Politique
Ingérences russes et plateformes toxiques, Glucksmann appelle l’Europe à serrer la vis
L’eurodéputé, ciblé par une opération de désinformation russe, demande aux autorités de sévir contre les réseaux sociaux qui ne respectent pas les règles…


L’eurodéputé, ciblé par une opération de désinformation russe, demande aux autorités de sévir contre les réseaux sociaux qui ne respectent pas les règles européennes. Il redoute que le scénario roumain se reproduise en France à huit mois de la présidentielle.
Il n’a pas la main qui tremble, et il le fait savoir. Visé ces derniers jours par une campagne de désinformation d’origine russe, Raphaël Glucksmann a demandé aux autorités françaises et européennes de riposter sans hésiter. L’opération a pris pour cible l’eurodéputé, mais aussi sa compagne Léa Salamé et le journaliste Edwy Plenel. Une vidéo truquée, avec une voix générée par intelligence artificielle, affirme que la présentatrice aurait tenté d’acheter des médias pour pousser la candidature de son mari. Un montage grossier, mais symptomatique des méthodes employées pour semer le trouble à huit mois de l’élection présidentielle.

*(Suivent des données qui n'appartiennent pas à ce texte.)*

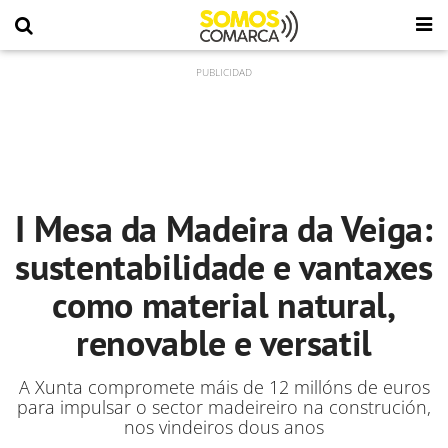
I Mesa da Madeira da Veiga:
sustentabilidade e vantaxes
como material natural,
renovable e versatil
A Xunta compromete máis de 12 millóns de euros
para impulsar o sector madeireiro na construción,
nos vindeiros dous anos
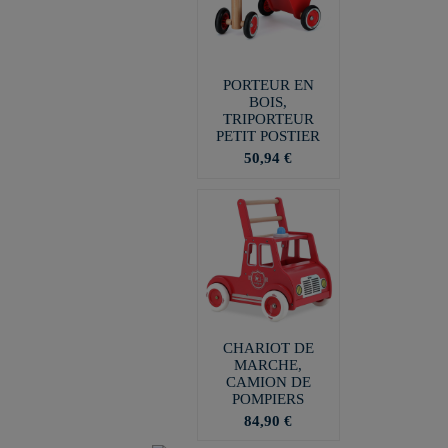
PORTEUR EN
BOIS,
TRIPORTEUR
PETIT POSTIER
50,94 €
CHARIOT DE
MARCHE,
CAMION DE
POMPIERS
84,90 €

L’eurodéputé ne s’arrête pas à la dénonciation. Il demande des actes. Les grandes plateformes américaines et chinoises, en particulier X et TikTok, doivent être obligées de respecter les règles européennes, et sanctionnées si elles ne le font pas. Pour lui, il ne faut pas trembler devant Elon Musk, ni devant le Parti communiste chinois. Il s’appuie sur un précédent qui l’inquiète. En Roumanie, le candidat d’extrême droite Calin Georgescu avait créé la surprise en arrivant en tête du premier tour de la présidentielle de 2024. Il a été accusé d’avoir profité d’un soutien illicite orchestré par Moscou, notamment sur TikTok. L’élection a fini par être annulée, le pro-européen Nicusor Dan l’emportant plus tard. Mais aucune sanction n’a été prise contre la plateforme. « Ce qui s’est passé en Roumanie peut tout à fait arriver en France », prévient Glucksmann.
Le probable candidat à l’Élysée en profite pour lancer un appel à la responsabilité de ses concurrents. Il pointe une séquence récente autour de Ceuta, l’enclave espagnole en Afrique du Nord. Face à l’arrivée de dizaines de milliers de migrants, des dirigeants de droite et d’extrême droite ont réclamé l’exclusion immédiate de l’Espagne de l’espace Schengen. Or, rappelle-t-il, Ceuta ne partage aucune frontière terrestre avec un autre État membre de l’Union européenne. L’enclave fait bien partie de l’espace Schengen, mais des règles spécifiques encadrent les personnes qui la quittent. De quoi relativiser la panique sécuritaire, estime Glucksmann. Pour sa propre candidature, il maintient le suspense et annonce qu’il se prononcera à la fin de l’été sur une participation à la primaire du PS et de son mouvement Place publique.